On the influence of earthquakes and soil characteristics on seismic response and performance of isolated bridges

Abstract

Seismic isolation technology is an effective means of reducing seismic risk and enhancing the structural seismic performance. However, some parameters, such as earthquake inputs and soil characteristics, affect and mitigate the efficiency of this technology. The main purpose of this study is to investigate the simultaneous effects of different records and flexible soils on isolated bridges. To this end, an isolated bridge is assumed to be at different distances from the ruptured fault (Rrup) in order to represent near-fault (NF) and far-field (FF) situations. These records are extracted on different soils, which are categorized based on their shear velocity, to represent different soil behaviours and characteristics. Nonlinear time history analysis (NTHA) is carried out on a typical isolated bridge model using the SAP2000 software. Responses in terms of deck acceleration, base shear, displacement of the isolation system, and the performance of the isolation units are studied.

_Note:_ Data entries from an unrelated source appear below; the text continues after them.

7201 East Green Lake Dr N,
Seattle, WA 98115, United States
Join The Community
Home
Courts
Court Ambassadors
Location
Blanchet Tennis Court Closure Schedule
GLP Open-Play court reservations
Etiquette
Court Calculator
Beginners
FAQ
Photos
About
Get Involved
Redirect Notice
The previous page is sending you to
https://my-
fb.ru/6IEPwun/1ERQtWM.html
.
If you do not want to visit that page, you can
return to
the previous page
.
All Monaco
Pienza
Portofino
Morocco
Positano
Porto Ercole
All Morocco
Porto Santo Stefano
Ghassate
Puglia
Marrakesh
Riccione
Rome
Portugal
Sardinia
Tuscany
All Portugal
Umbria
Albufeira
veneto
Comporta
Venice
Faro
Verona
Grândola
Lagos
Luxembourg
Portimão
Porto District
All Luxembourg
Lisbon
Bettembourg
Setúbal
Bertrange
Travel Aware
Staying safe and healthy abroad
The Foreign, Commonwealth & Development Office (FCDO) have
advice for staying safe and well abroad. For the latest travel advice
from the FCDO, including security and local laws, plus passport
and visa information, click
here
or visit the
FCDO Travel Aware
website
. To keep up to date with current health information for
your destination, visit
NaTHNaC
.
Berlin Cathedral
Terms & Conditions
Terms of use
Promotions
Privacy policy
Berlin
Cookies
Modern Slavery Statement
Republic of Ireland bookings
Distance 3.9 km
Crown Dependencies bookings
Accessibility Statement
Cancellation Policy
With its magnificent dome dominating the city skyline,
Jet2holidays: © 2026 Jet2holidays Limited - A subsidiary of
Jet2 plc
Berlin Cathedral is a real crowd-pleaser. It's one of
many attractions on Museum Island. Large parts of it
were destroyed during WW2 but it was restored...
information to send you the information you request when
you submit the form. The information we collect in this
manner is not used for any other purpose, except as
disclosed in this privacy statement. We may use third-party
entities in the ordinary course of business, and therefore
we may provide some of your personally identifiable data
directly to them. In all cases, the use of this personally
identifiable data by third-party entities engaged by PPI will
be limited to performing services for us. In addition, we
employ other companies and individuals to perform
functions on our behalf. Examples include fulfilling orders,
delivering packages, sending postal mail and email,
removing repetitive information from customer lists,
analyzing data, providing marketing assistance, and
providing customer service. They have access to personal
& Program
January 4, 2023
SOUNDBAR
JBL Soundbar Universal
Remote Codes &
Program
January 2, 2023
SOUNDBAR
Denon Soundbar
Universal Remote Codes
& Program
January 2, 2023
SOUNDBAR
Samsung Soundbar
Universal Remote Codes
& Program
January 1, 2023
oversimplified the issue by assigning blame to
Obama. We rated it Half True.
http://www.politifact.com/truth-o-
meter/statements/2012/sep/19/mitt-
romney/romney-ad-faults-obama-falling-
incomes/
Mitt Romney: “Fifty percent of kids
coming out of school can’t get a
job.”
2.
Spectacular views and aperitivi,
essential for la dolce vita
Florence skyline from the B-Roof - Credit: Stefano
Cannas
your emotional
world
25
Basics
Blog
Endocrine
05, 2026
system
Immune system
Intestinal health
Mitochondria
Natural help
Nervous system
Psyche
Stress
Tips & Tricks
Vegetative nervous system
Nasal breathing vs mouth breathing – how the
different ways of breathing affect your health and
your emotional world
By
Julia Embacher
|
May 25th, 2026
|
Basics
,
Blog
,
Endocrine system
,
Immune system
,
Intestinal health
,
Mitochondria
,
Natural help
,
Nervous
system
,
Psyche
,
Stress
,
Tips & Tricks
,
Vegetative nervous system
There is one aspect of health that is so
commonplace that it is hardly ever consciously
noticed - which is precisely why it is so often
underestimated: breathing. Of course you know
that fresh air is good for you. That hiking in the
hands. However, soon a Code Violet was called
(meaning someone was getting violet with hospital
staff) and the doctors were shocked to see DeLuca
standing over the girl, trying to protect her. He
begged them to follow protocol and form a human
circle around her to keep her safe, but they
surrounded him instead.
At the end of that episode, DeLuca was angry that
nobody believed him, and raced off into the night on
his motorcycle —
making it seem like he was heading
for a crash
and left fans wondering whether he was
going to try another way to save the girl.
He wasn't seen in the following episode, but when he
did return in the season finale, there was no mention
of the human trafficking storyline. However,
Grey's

Results demonstrate that for NF zones, the soil effects must absolutely be taken into account. In soft soils, all seismic responses are amplified, leading to higher forces and displacement demands. In such zones, failing to consider this fact during the design process results in largely underestimated seismic displacement and force demands for the isolated bridge system, seriously harming its seismic performance. Likewise, the amplification of responses in soft soils is observed for FF records and it should be considered for these prone areas. However, despite their importance, these records are not as destructive as NF records for isolated bridges on soft soils.